[Instruction]:
In the SMILES text excerpt below, reproduce the part that opens with the words "return s[:i] + c + s[i+1:]" and closes with "s in perturbed)", updating every "subset" to "chosen".

[Text excerpt]:
::::

With SMILES the situation becomes even more fragile. A single misplaced character is enough to make the entire string invalid. Unlike descriptors, which are continuous and can be perturbed slightly without losing “type”, SMILES is a discrete symbolic language with strict syntax rules. Parentheses must balance, ring indices must pair, and atom valences must be chemically possible.
The following short experiment takes valid SMILES, applies a single random character disturbance, and checks whether the result is still valid:
# Helpers: SMILES validity check and single-character perturbations
def is_valid_smiles(s: str) -> bool:
return Chem.MolFromSmiles(s) is not None
def random_char_edit(s: str, alphabet=None, p_insert=0.33, p_delete=0.33, p_sub=0.34):
if len(s) == 0: return s
if alphabet is None:
# Build a basic alphabet from common SMILES chars
alphabet = list(set(list("CNOFPSIclBr[#]=()1234567890+-@H[]\\/")))
r = random.random()
i = random.randrange(len(s))
if r < p_insert:
c = random.choice(alphabet)
return s[:i] + c + s[i:]
elif r < p_insert + p_delete and len(s) > 1:
return s[:i] + s[i+1:]
else:
c = random.choice(alphabet)
return s[:i] + c + s[i+1:]
# Experiment 1: one random edit kills validity most of the time
smiles_list = df_small["SMILES"].tolist()
k = min(200, len(smiles_list))
subset = random.sample(smiles_list, k)
perturbed = [random_char_edit(s) for s in subset]
valid_orig = sum(is_valid_smiles(s) for s in subset)
valid_pert = sum(is_valid_smiles(s) for s in perturbed)
print(f"Original valid: {valid_orig}/{k} = {valid_orig/k:.2%}")
print(f"After 1 random edit valid: {valid_pert}/{k} = {valid_pert/k:.2%}")
# Show a few examples
rows = []
for i in range(10):
s = subset[i]
t = perturbed[i]
rows.append({
"orig": s,
"perturbed": t,
"orig_valid": is_valid_smiles(s),
"perturbed_valid": is_valid_smiles(t)
})
pd.DataFrame(rows)

::::

[Supplied entries]:
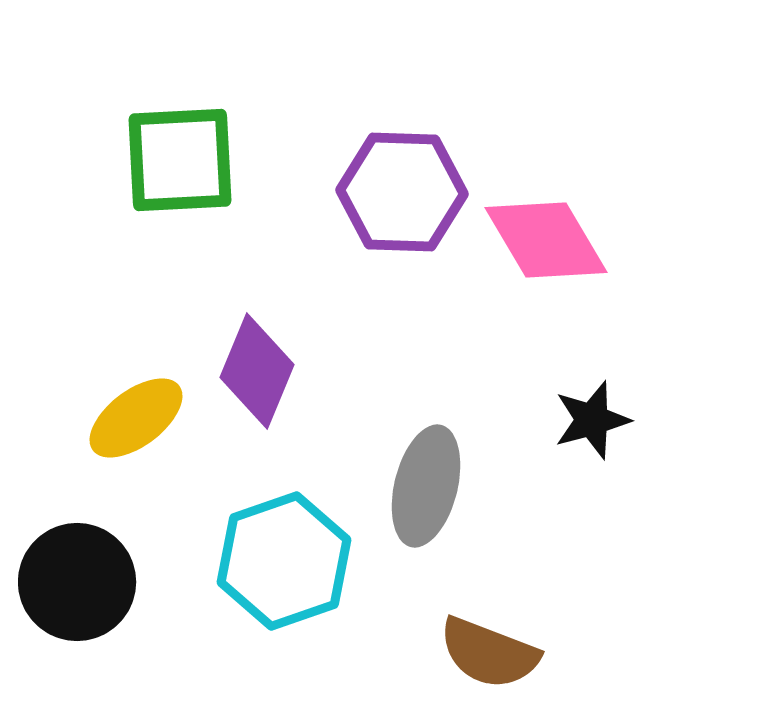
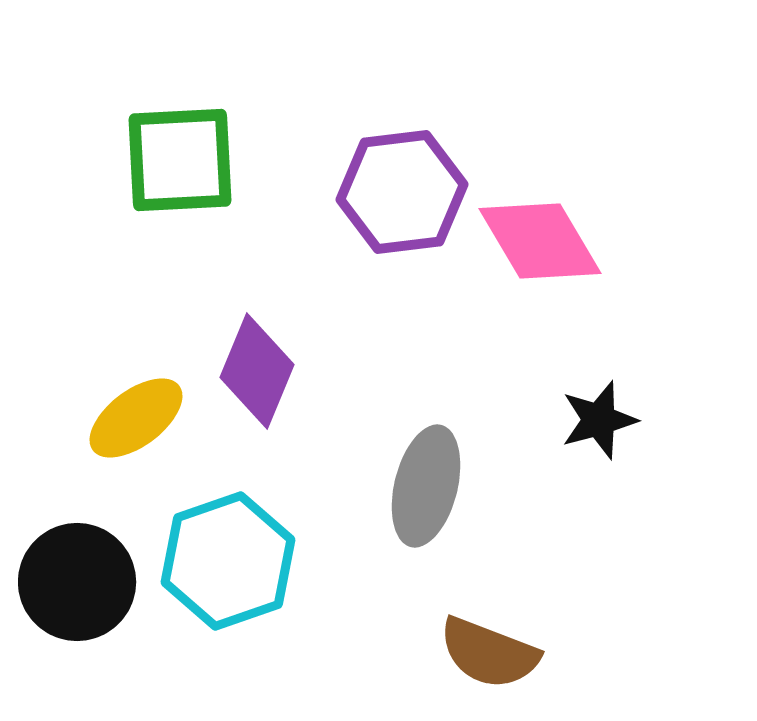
purple hexagon: rotated 9 degrees counterclockwise
pink diamond: moved 6 px left, 1 px down
black star: moved 7 px right
cyan hexagon: moved 56 px left
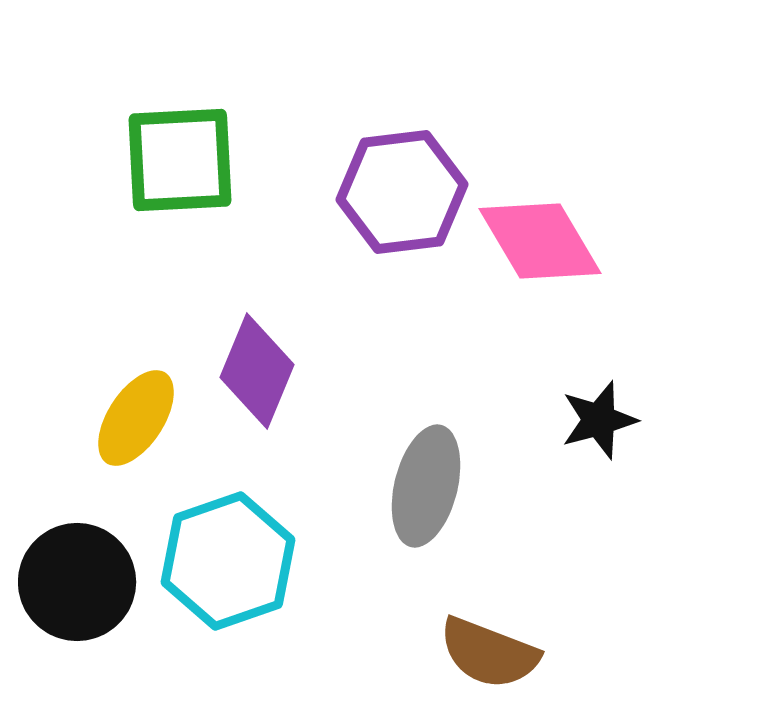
yellow ellipse: rotated 20 degrees counterclockwise
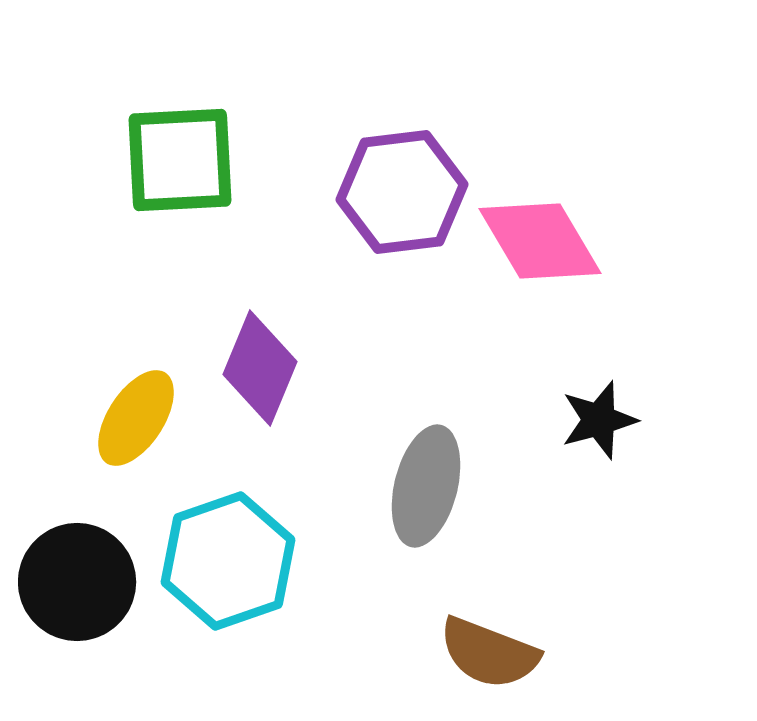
purple diamond: moved 3 px right, 3 px up
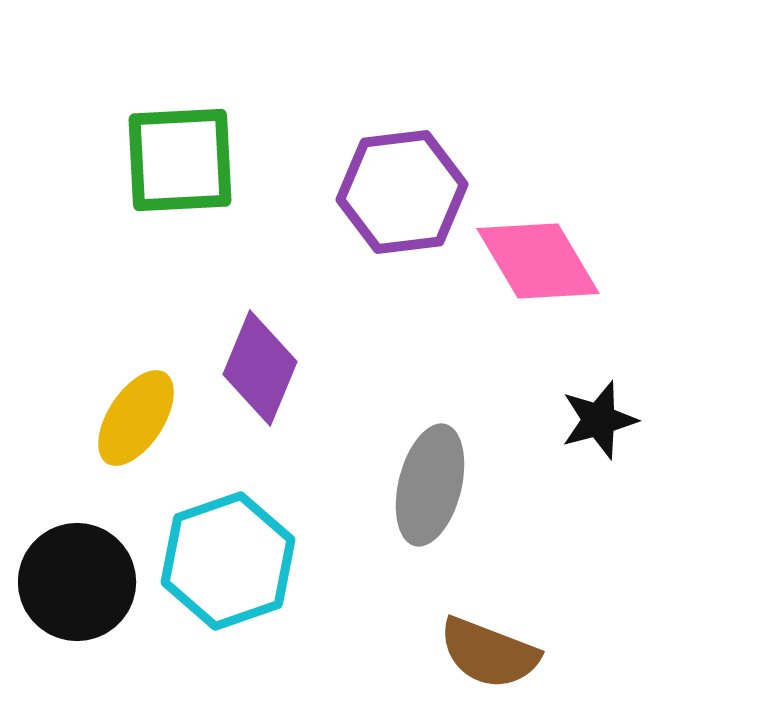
pink diamond: moved 2 px left, 20 px down
gray ellipse: moved 4 px right, 1 px up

::::

[The completed task]:
return s[:i] + c + s[i+1:]
# Experiment 1: one random edit kills validity most of the time
smiles_list = df_small["SMILES"].tolist()
k = min(200, len(smiles_list))
chosen = random.sample(smiles_list, k)
perturbed = [random_char_edit(s) for s in chosen]
valid_orig = sum(is_valid_smiles(s) for s in chosen)
valid_pert = sum(is_valid_smiles(s) for s in perturbed)